When it comes to traditional blue-chip dividend investing, income driven investors are looking for solid yields will regular (monthly, quarterly, etc.) dividend distributions. In the case of the two companies featured, there were three criteria I chose to use in my screen:
- Each Company Must Be Going Ex-Dividend On Oct. 4th
- Each Company Must Be Have A P/E Ratio Under 15
- Each Company Must Yield At Least 3.00%.
It should be noted that many income-based investors use a strategy involving purchasing shares on or before the company's ex-dividend date. On the ex-dividend date, the person who owns the security will be awarded the payment, regardless of who currently holds the stock. After the ex-date has been declared, the stock will usually drop in price by the amount of the expected dividend. I wanted to not only consider these companies from an ex-dividend perspective, but demonstrate how both companies also outpace their competition in terms of profit margin.
Eaton Corporation (NYSE:ETN), which closed trading on Wednesday at $46.64/share, will be going ex-dividend at the close of trading on Thursday, October 4. "The Cleveland, Ohio-based firm, which currently yields 3.20% ($1.52), operates as a diversified power management company worldwide. The company provides electrical components and systems for power quality, distribution, and control; hydraulics components, systems, and services for industrial and mobile equipment; aerospace fuel, hydraulics, and pneumatic systems for commercial and military use". (Profile: Yahoo! Finance)
In terms of ETN, there is one primary catalyst that potential income investors should find attractive and that is the company's profit margin when compared to some of its direct industry competitors.
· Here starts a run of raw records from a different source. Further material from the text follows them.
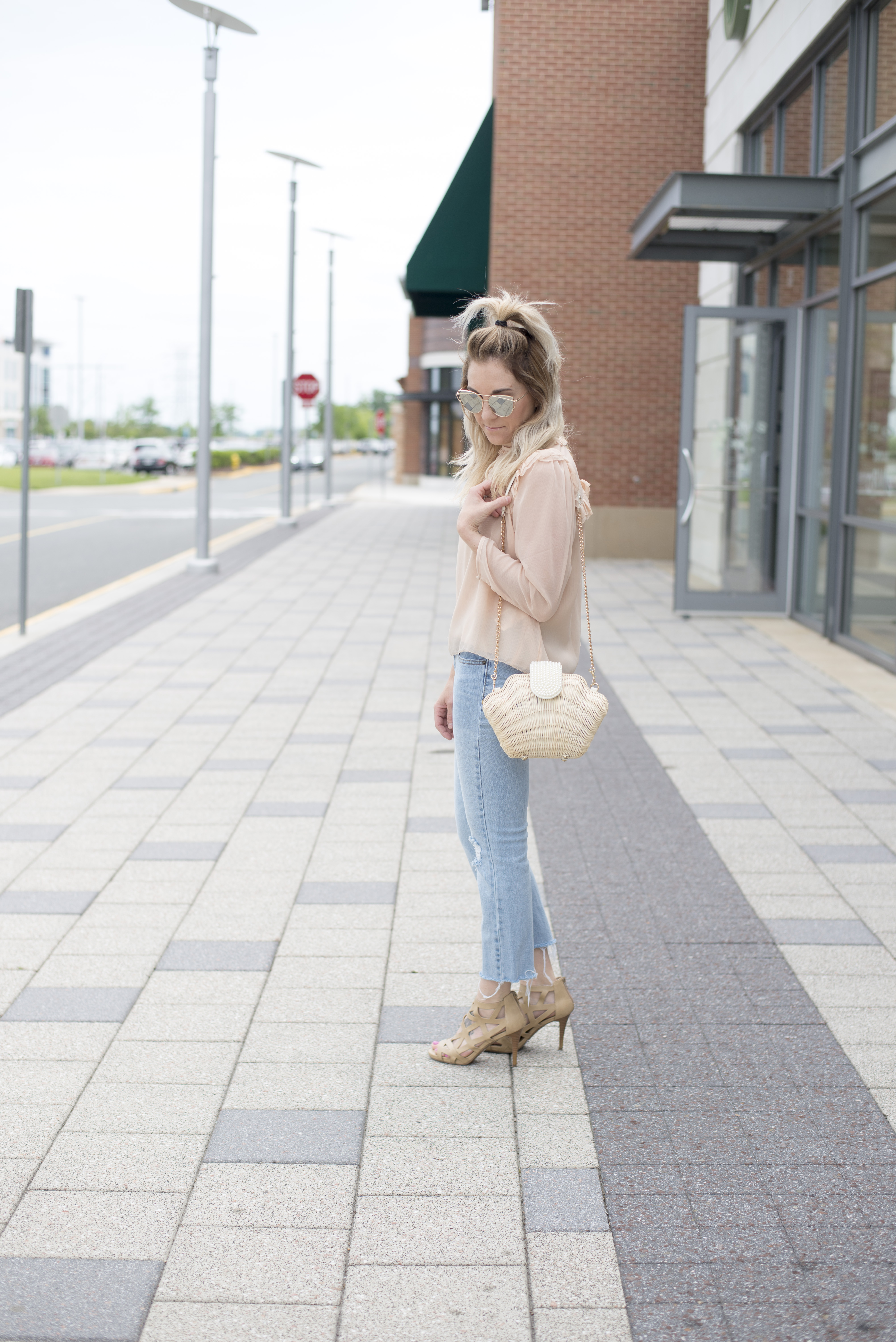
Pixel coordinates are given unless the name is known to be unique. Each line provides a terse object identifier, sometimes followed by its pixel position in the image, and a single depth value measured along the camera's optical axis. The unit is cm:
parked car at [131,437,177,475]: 6425
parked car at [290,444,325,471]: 8062
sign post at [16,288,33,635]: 1009
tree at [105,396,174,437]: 13738
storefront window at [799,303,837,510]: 1149
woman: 311
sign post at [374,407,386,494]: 4625
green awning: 1816
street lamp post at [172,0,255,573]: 1551
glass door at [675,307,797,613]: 1241
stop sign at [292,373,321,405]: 3030
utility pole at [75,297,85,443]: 8669
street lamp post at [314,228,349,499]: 3334
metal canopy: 1093
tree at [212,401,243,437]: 14275
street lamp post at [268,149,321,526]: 2469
In the last 12 months, ETN has demonstrated a profit margin of 8.77%, whereas ITT Corp. (NYSE:ITT) has only managed to demonstrate a negative profit margin of -18.41%. Eaton Corp.'s profit margin is nearly 1.47 times that of ITT Corp.'s, which in my opinion is pretty impressive.
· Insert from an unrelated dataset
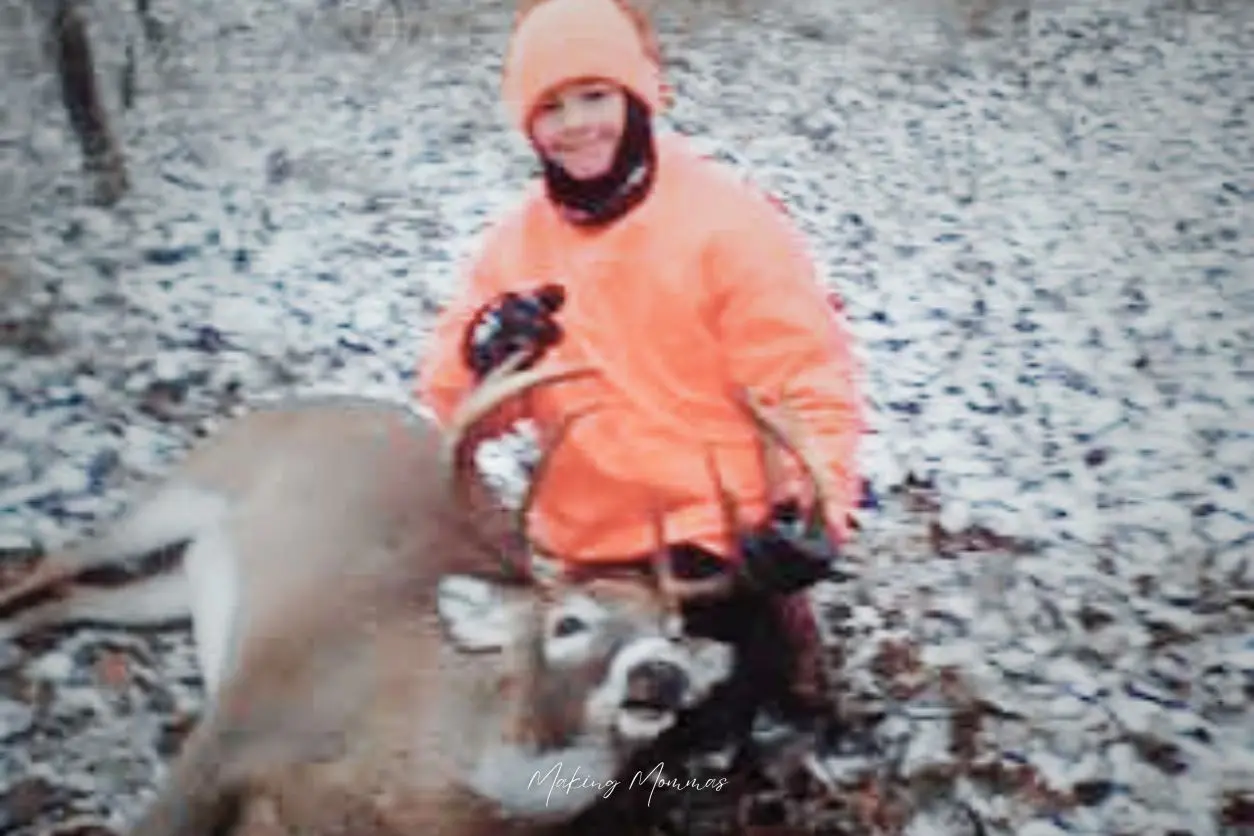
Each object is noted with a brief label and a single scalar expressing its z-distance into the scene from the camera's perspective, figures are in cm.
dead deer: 174
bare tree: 223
Campbell Soup Co. (NYSE:CPB), which closed trading on Wednesday at $35.36/share, will be going ex-dividend at the close of trading on Thursday, October 4. The Camden, New Jersey-based firm, "which currently yields 3.30% ($1.16), together with its subsidiaries, engages in the manufacture and marketing of branded convenience food products worldwide. The company offers condensed and ready-to-serve soups, broth and stocks, pasta and Mexican sauces, canned poultry, juices and beverages, and tomato juices, as well as canned gravies, pasta, and beans in the United States. It also provides cookies, crackers, and bakery and frozen products in the United States; biscuits in Australia and the Asia Pacific; soups, mayonnaise and cold sauces, broth and stocks, beverages, pasta sauce, Mexican sauce, and farm products in Europe, Latin America, the Asia Pacific, and Canada". (Profile: Yahoo! Finance)
When it comes to CPB, potential investors should consider the company's profit margin when compared to some of its industry competitors and how the company outpaces those competitors. In the last 12 months, CPB has demonstrated a profit margin of 10.04%, whereas H.J. Heinz Co. (NYSE:HNZ) has only managed to demonstrate a profit margin of 8.23%. Campbell Soup Company's profit margin is nearly 1.21 times that of H.J. Heinz, which in my opinion is pretty attractive.
Potential investors looking to establish a position in ETN or CPB should do so with a small to moderate position and add to that position as dividend announcements approach. Although the primary attraction comes in the form of the dividend yield for both companies, one of the more important secondary catalysts to consider is clearly the profit margins of each company over the last 12 months (and how it outpaces the competition).